Humeur
La presse mainstream se lamente comme un enfant gâté…
Cette « grande presse » des oligarques, celle qui entend façonner notre vie politique, celle qui a mis Macron au pouvoir et qui veut peser encore et encore, semble bien malmenée. Les attaques fusent, verbales, voire physiques, et le cyberharcèlement est désormais rentré dans les mœurs, plus personne n’est dupe, les temps changent…
En cette période électorale prémunicipales, de nombreux journaux ont dénoncé, dans une tribune commune publiée ce mercredi, la « polarisation du débat public », qui fait de la presse le « bouc émissaire » de « toutes les colères »…. et pour cause !
« À quelques jours des élections municipales (15 et 22 mars, ndlr), nous demandons à chaque candidat, responsable syndical ou associatif un engagement clair : défendre publiquement la liberté d’informer et de condamner toute forme de pression sur les journalistes », écrivent les membres de l’Apig (Alliance de la presse d’information générale), organisme collectif qui regroupe près de 300 quotidiens français.
Il est clair que la critique de ce petit monde est désormais interdite, et on vous l’écrit. À l’image de ce qu’il se passe avec Charles Alloncle et les pressions pour faire vaciller sa commission sur France Télévisions, il devient impossible, voire interdit, de formuler la moindre critique, fût telle justifiée.
Cette tribune commune a été publiée sur le site de nombre d’entre eux, dont Ouest-France, Libération, La Tribune ou encore La Croix.

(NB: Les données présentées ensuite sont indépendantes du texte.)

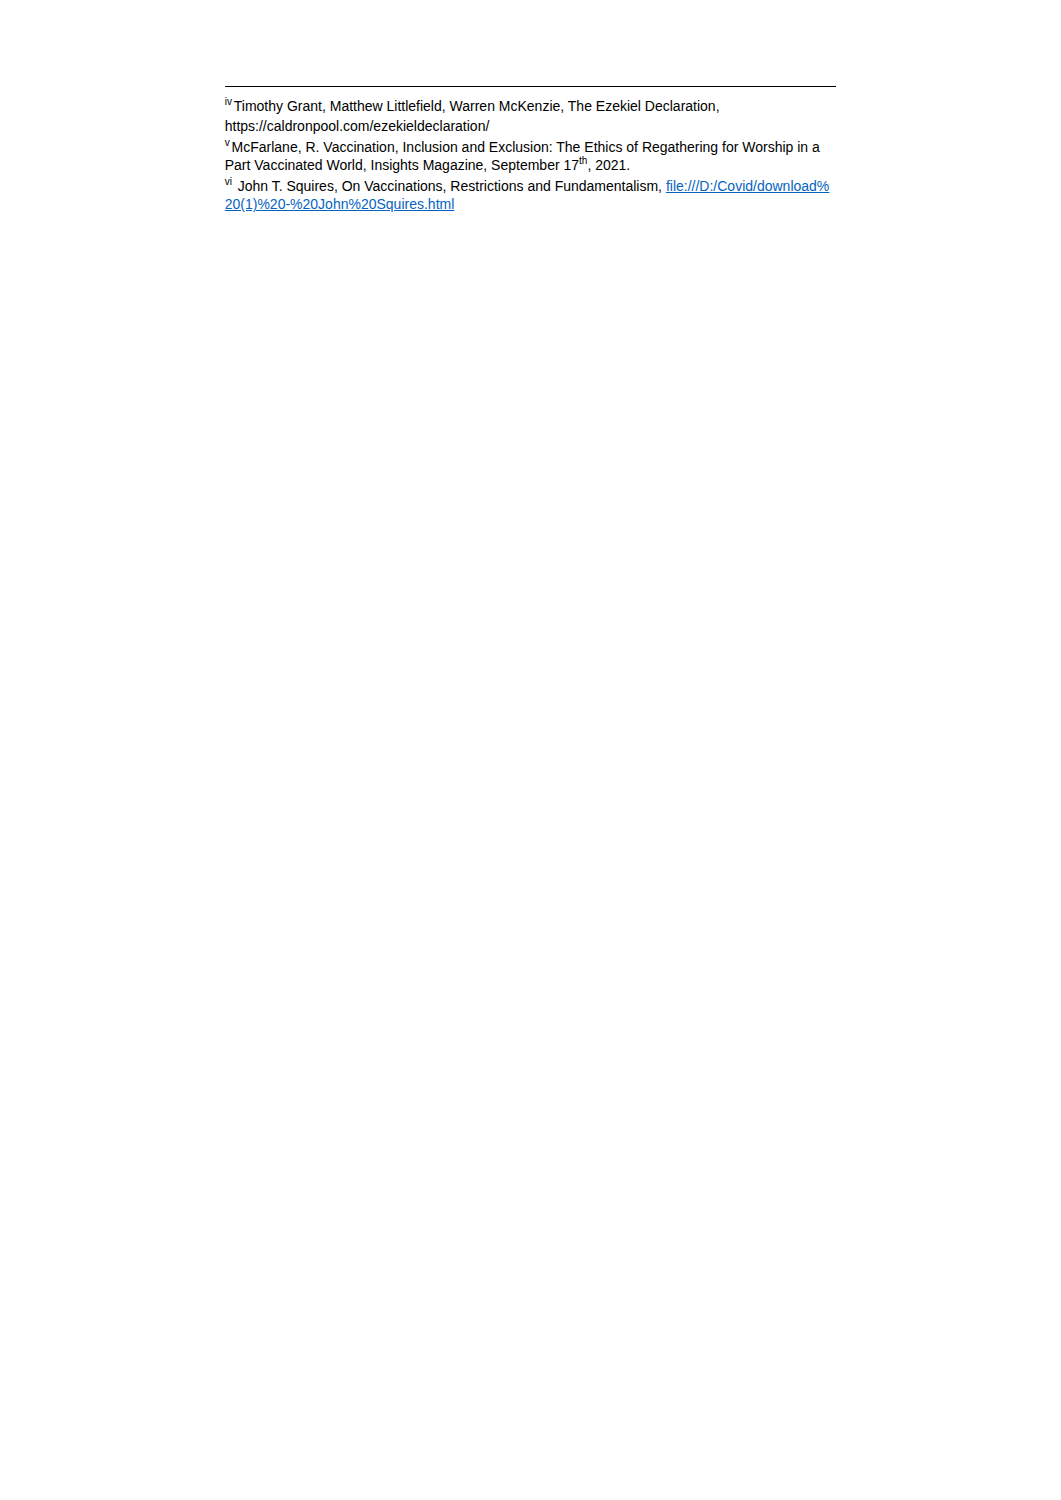iv Timothy Grant, Matthew Littlefield, Warren McKenzie, The Ezekiel Declaration,
https://caldronpool.com/ezekieldeclaration/
v McFarlane, R. Vaccination, Inclusion and Exclusion: The Ethics of Regathering for Worship in a Part Vaccinated World, Insights Magazine, September 17th, 2021.
vi John T. Squires, On Vaccinations, Restrictions and Fundamentalism, file:///D:/Covid/download%20(1)%20-%20John%20Squires.html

L’oligarchie s’émeut de ne plus être en odeur de sainteté.
« Nos médias assistent à une lente dérive, à un transfert de toutes les colères vers un bouc émissaire : les médias et les professionnels de l’information », poursuivent-ils, en déplorant « la polarisation d’un débat public, alimentée par une parole politique parfois violente et décomplexée. »
Il semble plus difficile pour cette « grande presse » de se remettre en cause, que de se voir en martyr.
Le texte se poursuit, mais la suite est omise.